Real-Time Protection

Windows Defender in Windows 7 includes real-time protection with greatly improved performance. Real-time protection can alert you when software attempts to install itself or run on your computer. Depending on the alert level, users can choose to remove, quarantine, ignore, or always allow the application, just as if the problem were encountered during a scan.

If potentially unwanted software is allowed to run on your computer, it sometimes attempts to make changes to system settings so that it will run automatically the next time you start your computer. Of course, legitimate software also makes similar changes, so it's up to the user to determine whether the change should be allowed. If Windows Defender real-time protection detects software attempting to make a change to important Windows settings, the user will be prompted to Permit (allow the change) or Deny (block the change).

Whereas Windows Defender in Windows Vista included a large number of real-time security agents, Windows 7 reduces the number of agents to two.
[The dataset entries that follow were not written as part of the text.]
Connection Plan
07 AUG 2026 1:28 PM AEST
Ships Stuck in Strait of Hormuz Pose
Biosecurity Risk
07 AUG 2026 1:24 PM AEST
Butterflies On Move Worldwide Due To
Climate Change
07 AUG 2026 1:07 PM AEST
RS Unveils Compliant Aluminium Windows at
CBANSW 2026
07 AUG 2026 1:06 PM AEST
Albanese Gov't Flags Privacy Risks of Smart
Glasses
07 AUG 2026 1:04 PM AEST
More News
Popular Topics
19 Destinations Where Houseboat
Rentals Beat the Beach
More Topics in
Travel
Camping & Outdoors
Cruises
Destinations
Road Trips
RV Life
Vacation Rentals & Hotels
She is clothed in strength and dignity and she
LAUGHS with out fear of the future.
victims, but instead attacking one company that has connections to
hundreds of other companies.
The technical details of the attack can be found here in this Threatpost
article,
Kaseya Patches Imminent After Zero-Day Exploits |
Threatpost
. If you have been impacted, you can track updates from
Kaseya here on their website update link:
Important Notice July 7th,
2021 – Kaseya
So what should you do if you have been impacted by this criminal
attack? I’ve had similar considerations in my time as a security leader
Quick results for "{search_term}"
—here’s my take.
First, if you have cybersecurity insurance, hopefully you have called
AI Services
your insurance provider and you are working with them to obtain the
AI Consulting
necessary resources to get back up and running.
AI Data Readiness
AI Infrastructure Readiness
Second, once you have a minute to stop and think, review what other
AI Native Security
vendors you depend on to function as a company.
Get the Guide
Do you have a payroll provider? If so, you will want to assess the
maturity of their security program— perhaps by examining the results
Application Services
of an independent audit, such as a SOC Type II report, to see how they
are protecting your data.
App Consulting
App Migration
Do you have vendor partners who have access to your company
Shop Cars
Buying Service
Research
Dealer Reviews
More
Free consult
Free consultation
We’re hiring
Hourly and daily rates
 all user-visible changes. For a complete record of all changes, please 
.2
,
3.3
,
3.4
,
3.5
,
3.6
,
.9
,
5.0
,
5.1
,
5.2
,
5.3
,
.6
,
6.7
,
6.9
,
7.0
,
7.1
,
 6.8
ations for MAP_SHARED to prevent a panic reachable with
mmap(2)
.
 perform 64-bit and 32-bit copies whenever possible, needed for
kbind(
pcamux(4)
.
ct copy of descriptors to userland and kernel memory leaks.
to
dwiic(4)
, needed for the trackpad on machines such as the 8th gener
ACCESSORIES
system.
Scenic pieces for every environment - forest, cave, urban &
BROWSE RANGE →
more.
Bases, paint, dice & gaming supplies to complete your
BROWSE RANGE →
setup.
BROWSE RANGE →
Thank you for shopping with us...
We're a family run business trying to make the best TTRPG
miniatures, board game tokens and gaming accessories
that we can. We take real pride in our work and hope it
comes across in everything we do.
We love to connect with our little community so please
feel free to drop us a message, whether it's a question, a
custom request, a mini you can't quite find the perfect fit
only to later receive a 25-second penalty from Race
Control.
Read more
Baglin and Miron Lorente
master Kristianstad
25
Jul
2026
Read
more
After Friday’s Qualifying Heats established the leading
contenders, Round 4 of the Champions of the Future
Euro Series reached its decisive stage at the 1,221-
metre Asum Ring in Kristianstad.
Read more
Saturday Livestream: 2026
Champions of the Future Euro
This improves performance while providing similar levels of security. The two agents are:

• Downloaded Files And Attachments Monitors files and programs that are designed to work with Web browsers, such as ActiveX controls and software installation programs. These files can be downloaded, installed, or run by the browser itself. Unwanted software is often included with these files and installed without the user's knowledge.
• Programs That Run On Your Computer Monitors when programs start and any operations they perform while running. Malware can use vulnerabilities in previously installed applications to run unwanted software without the user's knowledge. For example, spyware can run itself in the background when a user starts another frequently used application. Windows Defender monitors applications and alerts the user if suspicious activity is detected.